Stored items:
..............................
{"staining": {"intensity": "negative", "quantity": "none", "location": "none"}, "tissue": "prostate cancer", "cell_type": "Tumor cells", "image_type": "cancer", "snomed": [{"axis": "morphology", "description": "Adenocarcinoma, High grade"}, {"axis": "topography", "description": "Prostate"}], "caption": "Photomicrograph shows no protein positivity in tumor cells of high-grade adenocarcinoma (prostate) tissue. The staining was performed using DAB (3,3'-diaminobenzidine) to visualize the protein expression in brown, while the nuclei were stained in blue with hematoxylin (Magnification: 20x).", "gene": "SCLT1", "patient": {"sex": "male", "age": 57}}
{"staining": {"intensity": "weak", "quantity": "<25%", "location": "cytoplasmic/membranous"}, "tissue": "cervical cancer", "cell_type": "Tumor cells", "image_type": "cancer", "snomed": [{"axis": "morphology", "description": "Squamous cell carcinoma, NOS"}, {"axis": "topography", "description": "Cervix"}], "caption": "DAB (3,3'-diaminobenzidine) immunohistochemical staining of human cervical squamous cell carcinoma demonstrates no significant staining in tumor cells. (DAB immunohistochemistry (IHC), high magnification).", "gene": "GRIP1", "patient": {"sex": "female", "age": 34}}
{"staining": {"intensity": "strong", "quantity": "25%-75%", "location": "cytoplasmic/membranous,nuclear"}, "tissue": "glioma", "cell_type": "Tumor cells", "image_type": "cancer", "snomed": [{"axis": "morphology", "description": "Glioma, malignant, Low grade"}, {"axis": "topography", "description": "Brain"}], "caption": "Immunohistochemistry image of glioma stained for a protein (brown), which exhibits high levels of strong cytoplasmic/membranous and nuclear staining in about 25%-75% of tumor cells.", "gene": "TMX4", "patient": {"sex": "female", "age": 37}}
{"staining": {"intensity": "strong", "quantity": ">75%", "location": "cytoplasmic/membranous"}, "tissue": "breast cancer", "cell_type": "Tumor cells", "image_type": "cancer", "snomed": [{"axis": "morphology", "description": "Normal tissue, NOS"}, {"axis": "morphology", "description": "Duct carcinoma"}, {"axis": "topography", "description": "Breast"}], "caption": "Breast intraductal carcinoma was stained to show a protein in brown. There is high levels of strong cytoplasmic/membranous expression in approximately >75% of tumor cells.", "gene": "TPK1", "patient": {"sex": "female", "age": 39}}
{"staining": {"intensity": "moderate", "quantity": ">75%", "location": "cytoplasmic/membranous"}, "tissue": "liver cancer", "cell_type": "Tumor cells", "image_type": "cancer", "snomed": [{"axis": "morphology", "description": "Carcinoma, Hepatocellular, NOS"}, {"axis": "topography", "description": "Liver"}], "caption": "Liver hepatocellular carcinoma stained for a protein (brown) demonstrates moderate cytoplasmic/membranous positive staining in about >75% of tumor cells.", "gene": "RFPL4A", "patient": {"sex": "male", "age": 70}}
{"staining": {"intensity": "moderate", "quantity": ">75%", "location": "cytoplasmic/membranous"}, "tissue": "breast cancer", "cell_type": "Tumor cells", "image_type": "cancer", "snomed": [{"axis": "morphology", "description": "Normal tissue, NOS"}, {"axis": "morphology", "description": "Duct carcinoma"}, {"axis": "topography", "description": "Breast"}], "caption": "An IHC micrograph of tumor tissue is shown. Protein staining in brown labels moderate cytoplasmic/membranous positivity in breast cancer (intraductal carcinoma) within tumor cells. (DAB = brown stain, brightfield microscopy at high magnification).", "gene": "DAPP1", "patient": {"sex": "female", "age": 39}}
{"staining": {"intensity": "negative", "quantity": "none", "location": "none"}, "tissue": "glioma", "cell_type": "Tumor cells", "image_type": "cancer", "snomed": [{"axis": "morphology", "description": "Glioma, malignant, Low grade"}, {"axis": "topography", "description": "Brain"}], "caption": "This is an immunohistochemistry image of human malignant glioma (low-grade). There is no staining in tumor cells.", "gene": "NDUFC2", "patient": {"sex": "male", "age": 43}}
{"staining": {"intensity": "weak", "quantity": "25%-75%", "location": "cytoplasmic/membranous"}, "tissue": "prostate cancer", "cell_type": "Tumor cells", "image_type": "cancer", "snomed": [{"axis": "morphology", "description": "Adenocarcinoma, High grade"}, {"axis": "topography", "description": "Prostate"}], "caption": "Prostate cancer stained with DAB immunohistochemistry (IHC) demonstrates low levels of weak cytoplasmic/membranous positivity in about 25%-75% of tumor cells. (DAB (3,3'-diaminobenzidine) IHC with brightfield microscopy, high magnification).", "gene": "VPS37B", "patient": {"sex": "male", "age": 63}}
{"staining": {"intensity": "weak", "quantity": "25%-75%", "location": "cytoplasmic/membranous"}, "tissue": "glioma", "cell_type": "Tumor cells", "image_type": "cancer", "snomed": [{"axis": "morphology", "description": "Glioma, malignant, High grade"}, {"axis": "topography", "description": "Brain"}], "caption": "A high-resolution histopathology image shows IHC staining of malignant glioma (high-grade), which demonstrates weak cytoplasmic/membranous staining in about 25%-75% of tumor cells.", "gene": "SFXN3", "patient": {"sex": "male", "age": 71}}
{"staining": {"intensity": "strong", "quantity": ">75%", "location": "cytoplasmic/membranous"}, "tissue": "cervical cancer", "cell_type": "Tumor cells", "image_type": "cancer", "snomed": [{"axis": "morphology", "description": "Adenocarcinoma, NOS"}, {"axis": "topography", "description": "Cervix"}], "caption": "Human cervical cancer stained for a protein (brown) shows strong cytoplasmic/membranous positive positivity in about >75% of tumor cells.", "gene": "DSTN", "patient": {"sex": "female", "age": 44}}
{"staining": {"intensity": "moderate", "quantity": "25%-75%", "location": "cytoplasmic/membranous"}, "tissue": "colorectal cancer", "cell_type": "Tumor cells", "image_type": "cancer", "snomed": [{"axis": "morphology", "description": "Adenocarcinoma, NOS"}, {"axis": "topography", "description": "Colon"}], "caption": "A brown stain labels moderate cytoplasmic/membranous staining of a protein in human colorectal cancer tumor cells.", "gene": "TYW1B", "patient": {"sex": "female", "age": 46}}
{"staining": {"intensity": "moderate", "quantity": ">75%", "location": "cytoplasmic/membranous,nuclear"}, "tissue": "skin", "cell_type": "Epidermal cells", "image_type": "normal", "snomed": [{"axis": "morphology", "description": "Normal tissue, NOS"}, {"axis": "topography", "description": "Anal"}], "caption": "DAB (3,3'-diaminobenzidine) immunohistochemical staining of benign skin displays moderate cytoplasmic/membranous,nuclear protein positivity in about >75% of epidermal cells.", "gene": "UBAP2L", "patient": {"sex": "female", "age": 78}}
..............................
Exercise requirements – Provide only the count of lines in the records above that hold the word "none".

Response to this task – 2